### PROBLEM DESCRIPTION
Copy out the stretch from "For more information about the" through "supported storage type." in the article on connecting to data with Azure Machine Learning studio below.

### DOCUMENT EXTRACT
= = =

Connect to data with the Azure Machine Learning studio
This article shows how to access your data with the Azure Machine Learning studio. Connect to your data in Azure storage services with Azure Machine Learning datastores. Then, package that data for ML workflow tasks with Azure Machine Learning datasets.
This table defines and summarizes the benefits of datastores and datasets.
Object | Description | Benefits |
---|---|---|
Datastores | To securely connect to your storage service on Azure, store your connection information (subscription ID, token authorization, etc.) in the Key Vault associated with the workspace | Because your information is securely stored, you don't put authentication credentials or original data sources at risk, and you no longer need to hard code these values in your scripts |
Datasets | Dataset creation also creates a reference to the data source location, along with a copy of its metadata. With datasets you can access data during model training, share data and collaborate with other users, and use open-source libraries, like pandas, for data exploration. | Since datasets are lazily evaluated, and the data remains in its existing location, you keep a single copy of data in your storage. Additionally, you incur no extra storage cost, you avoid unintentional changes to your original data sources, and improve ML workflow performance speeds. |
To learn where datastores and datasets fit in the overall Azure Machine Learning data access workflow, visit Securely access data.
For more information about the Azure Machine Learning Python SDK and a code-first experience, see:
Prerequisites
An Azure subscription. If you don't have an Azure subscription, create a trial subscription before you begin. Try the trial subscription.
Access to Azure Machine Learning studio
An Azure Machine Learning workspace. Create workspace resources
- When you create a workspace, an Azure blob container and an Azure file share are automatically registered to the workspace as datastores. They're named
workspaceblobstore
andworkspacefilestore
, respectively. For sufficient blob storage resources, theworkspaceblobstore
is set as the default datastore, already configured for use. If you require more blob storage resources, you need an Azure storage account, with a supported storage type.
- When you create a workspace, an Azure blob container and an Azure file share are automatically registered to the workspace as datastores. They're named
Create datastores
You can create datastores from these Azure storage solutions. For unsupported storage solutions, and to save data egress cost during ML experiments, you must move your data to a supported Azure storage solution. For more information about datastores, visit this resource.
You can create datastores with credential-based access or identity-based access.

= = =

### EXTRACTED MATERIAL
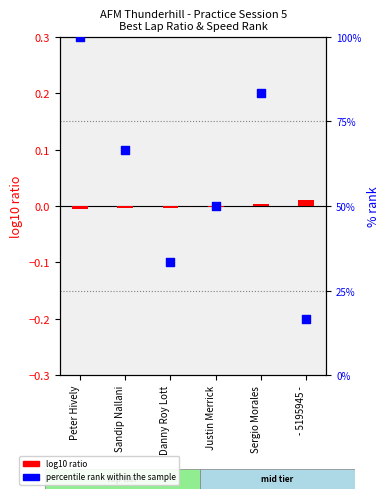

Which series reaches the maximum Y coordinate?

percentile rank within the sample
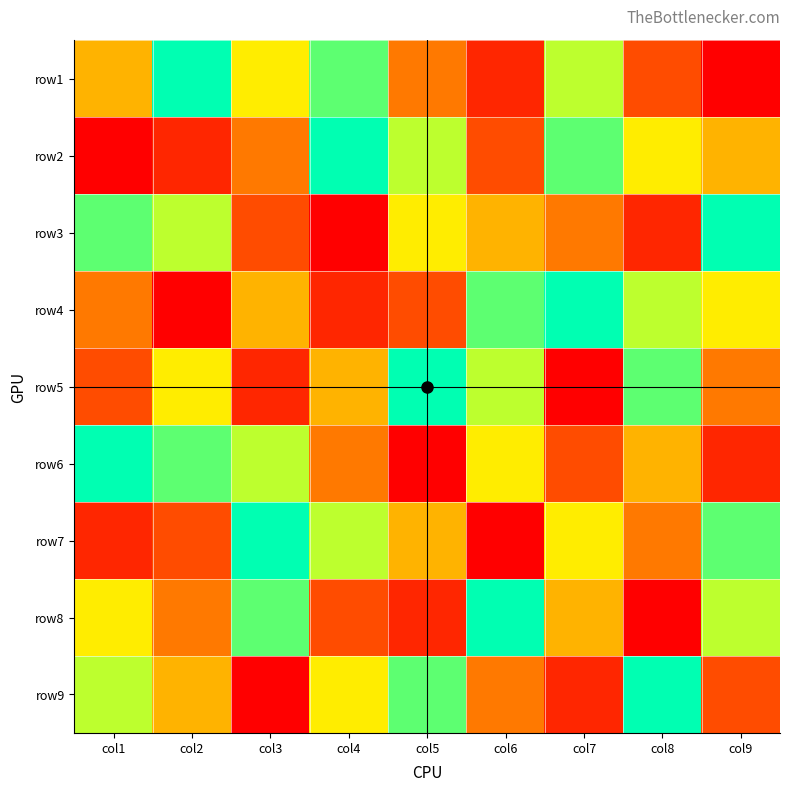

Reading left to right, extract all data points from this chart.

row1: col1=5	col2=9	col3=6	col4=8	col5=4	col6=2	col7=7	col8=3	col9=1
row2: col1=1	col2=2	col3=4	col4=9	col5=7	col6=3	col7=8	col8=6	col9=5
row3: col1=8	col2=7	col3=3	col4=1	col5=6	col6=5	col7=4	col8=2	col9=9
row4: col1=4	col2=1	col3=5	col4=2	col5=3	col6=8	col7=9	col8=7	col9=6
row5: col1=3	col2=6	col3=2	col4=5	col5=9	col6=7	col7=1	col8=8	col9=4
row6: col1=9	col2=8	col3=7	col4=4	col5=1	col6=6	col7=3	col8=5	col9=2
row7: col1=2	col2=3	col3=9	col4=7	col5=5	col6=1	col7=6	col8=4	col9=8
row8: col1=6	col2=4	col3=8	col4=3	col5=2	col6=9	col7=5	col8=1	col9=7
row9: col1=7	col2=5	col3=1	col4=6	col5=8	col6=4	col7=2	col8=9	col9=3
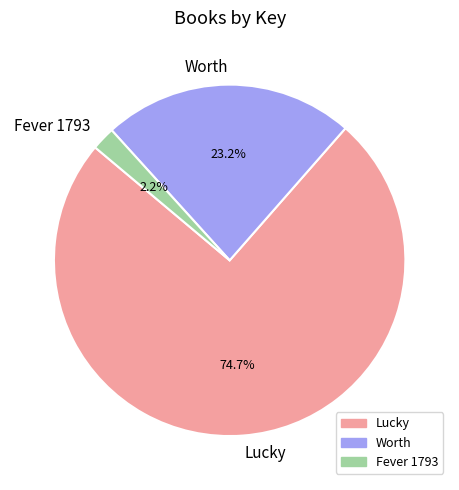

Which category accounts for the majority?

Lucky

= = =

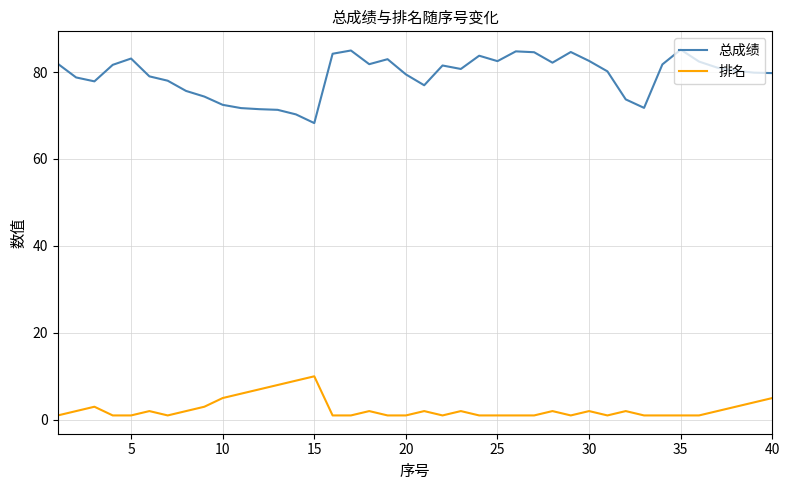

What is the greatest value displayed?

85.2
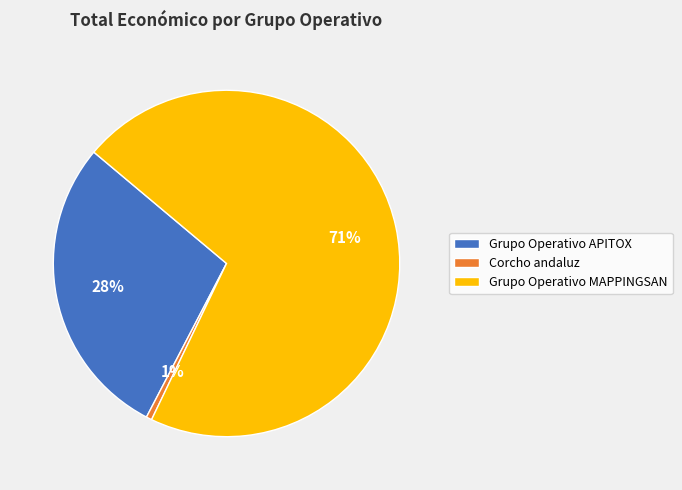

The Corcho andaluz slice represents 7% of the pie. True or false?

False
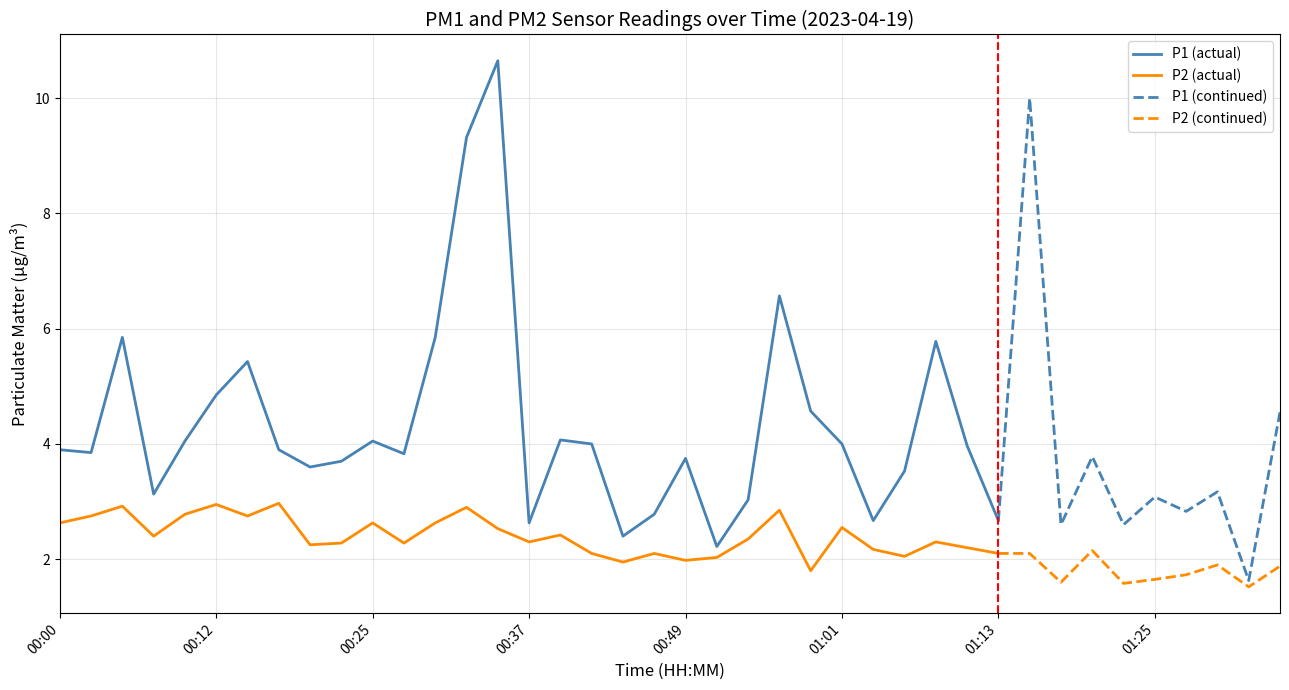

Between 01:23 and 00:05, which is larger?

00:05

= = =

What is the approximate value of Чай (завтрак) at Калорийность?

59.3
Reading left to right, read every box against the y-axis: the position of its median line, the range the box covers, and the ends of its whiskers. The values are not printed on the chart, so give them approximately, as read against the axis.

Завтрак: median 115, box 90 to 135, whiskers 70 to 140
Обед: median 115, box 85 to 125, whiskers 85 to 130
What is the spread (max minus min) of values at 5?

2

= = =

### THE COMPLETED TASK
For more information about the Azure Machine Learning Python SDK and a code-first experience, see:
Prerequisites
An Azure subscription. If you don't have an Azure subscription, create a trial subscription before you begin. Try the trial subscription.
Access to Azure Machine Learning studio
An Azure Machine Learning workspace. Create workspace resources
- When you create a workspace, an Azure blob container and an Azure file share are automatically registered to the workspace as datastores. They're named
workspaceblobstore
andworkspacefilestore
, respectively. For sufficient blob storage resources, theworkspaceblobstore
is set as the default datastore, already configured for use. If you require more blob storage resources, you need an Azure storage account, with a supported storage type.